[[ EXTRACTED DATA, beginning ]]

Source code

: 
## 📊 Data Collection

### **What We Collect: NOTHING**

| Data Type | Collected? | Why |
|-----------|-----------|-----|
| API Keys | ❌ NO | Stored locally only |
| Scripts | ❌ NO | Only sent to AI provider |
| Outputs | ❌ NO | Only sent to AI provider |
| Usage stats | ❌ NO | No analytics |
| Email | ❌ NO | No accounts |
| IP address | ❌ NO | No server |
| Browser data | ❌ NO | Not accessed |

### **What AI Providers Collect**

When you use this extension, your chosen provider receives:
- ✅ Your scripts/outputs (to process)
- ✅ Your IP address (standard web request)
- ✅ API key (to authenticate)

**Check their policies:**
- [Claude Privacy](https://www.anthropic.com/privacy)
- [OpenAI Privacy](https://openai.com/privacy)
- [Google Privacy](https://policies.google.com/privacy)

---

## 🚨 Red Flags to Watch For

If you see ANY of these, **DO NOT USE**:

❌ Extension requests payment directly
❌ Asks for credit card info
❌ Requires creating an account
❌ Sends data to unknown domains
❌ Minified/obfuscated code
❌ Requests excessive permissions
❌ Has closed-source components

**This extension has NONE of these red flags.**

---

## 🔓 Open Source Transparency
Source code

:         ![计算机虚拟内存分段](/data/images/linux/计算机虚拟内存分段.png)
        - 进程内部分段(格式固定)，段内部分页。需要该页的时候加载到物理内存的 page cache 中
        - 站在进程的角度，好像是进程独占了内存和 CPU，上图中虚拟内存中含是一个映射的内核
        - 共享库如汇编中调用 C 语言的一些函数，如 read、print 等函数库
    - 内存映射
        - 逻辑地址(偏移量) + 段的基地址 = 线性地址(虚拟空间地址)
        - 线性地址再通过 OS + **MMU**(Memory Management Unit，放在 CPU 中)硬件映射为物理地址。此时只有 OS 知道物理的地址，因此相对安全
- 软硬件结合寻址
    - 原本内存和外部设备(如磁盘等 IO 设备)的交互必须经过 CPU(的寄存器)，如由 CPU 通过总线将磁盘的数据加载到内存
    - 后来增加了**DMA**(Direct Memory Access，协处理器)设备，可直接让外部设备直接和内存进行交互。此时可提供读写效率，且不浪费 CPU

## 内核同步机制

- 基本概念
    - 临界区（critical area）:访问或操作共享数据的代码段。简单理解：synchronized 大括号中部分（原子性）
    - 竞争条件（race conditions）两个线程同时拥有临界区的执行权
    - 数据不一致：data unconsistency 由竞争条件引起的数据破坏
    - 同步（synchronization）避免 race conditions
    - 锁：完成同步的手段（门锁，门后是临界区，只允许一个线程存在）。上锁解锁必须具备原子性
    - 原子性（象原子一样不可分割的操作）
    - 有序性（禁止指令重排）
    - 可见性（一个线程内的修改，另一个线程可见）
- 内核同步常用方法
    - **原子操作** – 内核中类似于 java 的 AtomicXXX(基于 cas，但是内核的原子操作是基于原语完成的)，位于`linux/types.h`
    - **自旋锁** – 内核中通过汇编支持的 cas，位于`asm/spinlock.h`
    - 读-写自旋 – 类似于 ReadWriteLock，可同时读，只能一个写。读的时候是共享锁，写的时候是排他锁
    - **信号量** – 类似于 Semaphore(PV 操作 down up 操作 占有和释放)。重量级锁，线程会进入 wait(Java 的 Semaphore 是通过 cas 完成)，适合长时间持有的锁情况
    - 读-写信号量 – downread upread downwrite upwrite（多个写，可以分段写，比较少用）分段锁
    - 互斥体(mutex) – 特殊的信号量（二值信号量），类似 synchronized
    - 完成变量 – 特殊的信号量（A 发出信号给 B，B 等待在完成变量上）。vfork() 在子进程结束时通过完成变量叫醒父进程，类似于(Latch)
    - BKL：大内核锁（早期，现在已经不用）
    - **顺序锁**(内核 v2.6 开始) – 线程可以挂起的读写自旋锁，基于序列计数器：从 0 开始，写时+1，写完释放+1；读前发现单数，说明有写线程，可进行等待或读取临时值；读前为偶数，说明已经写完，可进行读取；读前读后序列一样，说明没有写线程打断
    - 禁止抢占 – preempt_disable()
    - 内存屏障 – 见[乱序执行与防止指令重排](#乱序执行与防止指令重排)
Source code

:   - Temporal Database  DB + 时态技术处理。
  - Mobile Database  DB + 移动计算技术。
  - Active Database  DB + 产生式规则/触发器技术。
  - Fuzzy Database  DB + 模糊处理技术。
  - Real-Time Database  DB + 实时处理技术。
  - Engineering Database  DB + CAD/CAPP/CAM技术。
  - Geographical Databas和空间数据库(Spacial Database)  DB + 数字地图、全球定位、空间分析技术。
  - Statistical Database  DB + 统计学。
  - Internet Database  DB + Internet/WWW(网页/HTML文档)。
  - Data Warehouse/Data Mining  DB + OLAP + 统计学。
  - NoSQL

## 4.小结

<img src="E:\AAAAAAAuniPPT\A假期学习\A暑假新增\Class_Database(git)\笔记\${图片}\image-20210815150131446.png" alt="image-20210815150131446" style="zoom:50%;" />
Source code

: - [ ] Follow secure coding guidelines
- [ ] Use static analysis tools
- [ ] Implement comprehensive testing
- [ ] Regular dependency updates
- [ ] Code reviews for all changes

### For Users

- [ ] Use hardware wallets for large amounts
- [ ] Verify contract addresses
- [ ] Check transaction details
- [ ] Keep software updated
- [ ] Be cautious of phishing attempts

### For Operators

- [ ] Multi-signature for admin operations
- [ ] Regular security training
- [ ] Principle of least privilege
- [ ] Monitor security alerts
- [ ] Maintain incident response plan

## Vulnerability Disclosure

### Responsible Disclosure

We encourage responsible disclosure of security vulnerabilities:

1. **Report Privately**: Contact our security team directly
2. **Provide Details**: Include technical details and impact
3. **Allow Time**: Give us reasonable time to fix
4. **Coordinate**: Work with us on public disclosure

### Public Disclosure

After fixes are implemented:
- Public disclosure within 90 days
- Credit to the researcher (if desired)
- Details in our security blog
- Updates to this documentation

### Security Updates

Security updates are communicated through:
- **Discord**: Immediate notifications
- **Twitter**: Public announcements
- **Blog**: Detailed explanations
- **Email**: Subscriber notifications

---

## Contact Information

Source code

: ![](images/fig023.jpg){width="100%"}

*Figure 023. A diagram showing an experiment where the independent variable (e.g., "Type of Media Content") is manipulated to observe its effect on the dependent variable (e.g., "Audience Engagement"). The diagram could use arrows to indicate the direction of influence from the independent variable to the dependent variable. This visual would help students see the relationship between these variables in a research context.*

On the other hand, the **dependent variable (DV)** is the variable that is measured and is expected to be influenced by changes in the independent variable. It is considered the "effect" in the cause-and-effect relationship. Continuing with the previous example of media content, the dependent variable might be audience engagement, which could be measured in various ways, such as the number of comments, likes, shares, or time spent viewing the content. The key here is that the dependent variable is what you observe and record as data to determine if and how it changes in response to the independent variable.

[[ EXTRACTED DATA, end ]]

PROBLEM DESCRIPTION: Please copy the lines above from the line with "- ✅ Your scripts/outputs (to process)" up to and including the line with "- **原子操作** – 内核中类似于", exactly as written and with nothing else.

SOLUTION TO THE PROBLEM:
- ✅ Your scripts/outputs (to process)
- ✅ Your IP address (standard web request)
- ✅ API key (to authenticate)

**Check their policies:**
- [Claude Privacy](https://www.anthropic.com/privacy)
- [OpenAI Privacy](https://openai.com/privacy)
- [Google Privacy](https://policies.google.com/privacy)

---

## 🚨 Red Flags to Watch For

If you see ANY of these, **DO NOT USE**:

❌ Extension requests payment directly
❌ Asks for credit card info
❌ Requires creating an account
❌ Sends data to unknown domains
❌ Minified/obfuscated code
❌ Requests excessive permissions
❌ Has closed-source components

**This extension has NONE of these red flags.**

---

## 🔓 Open Source Transparency
Source code

:         ![计算机虚拟内存分段](/data/images/linux/计算机虚拟内存分段.png)
        - 进程内部分段(格式固定)，段内部分页。需要该页的时候加载到物理内存的 page cache 中
        - 站在进程的角度，好像是进程独占了内存和 CPU，上图中虚拟内存中含是一个映射的内核
        - 共享库如汇编中调用 C 语言的一些函数，如 read、print 等函数库
    - 内存映射
        - 逻辑地址(偏移量) + 段的基地址 = 线性地址(虚拟空间地址)
        - 线性地址再通过 OS + **MMU**(Memory Management Unit，放在 CPU 中)硬件映射为物理地址。此时只有 OS 知道物理的地址，因此相对安全
- 软硬件结合寻址
    - 原本内存和外部设备(如磁盘等 IO 设备)的交互必须经过 CPU(的寄存器)，如由 CPU 通过总线将磁盘的数据加载到内存
    - 后来增加了**DMA**(Direct Memory Access，协处理器)设备，可直接让外部设备直接和内存进行交互。此时可提供读写效率，且不浪费 CPU

## 内核同步机制

- 基本概念
    - 临界区（critical area）:访问或操作共享数据的代码段。简单理解：synchronized 大括号中部分（原子性）
    - 竞争条件（race conditions）两个线程同时拥有临界区的执行权
    - 数据不一致：data unconsistency 由竞争条件引起的数据破坏
    - 同步（synchronization）避免 race conditions
    - 锁：完成同步的手段（门锁，门后是临界区，只允许一个线程存在）。上锁解锁必须具备原子性
    - 原子性（象原子一样不可分割的操作）
    - 有序性（禁止指令重排）
    - 可见性（一个线程内的修改，另一个线程可见）
- 内核同步常用方法
    - **原子操作** – 内核中类似于 java 的 AtomicXXX(基于 cas，但是内核的原子操作是基于原语完成的)，位于`linux/types.h`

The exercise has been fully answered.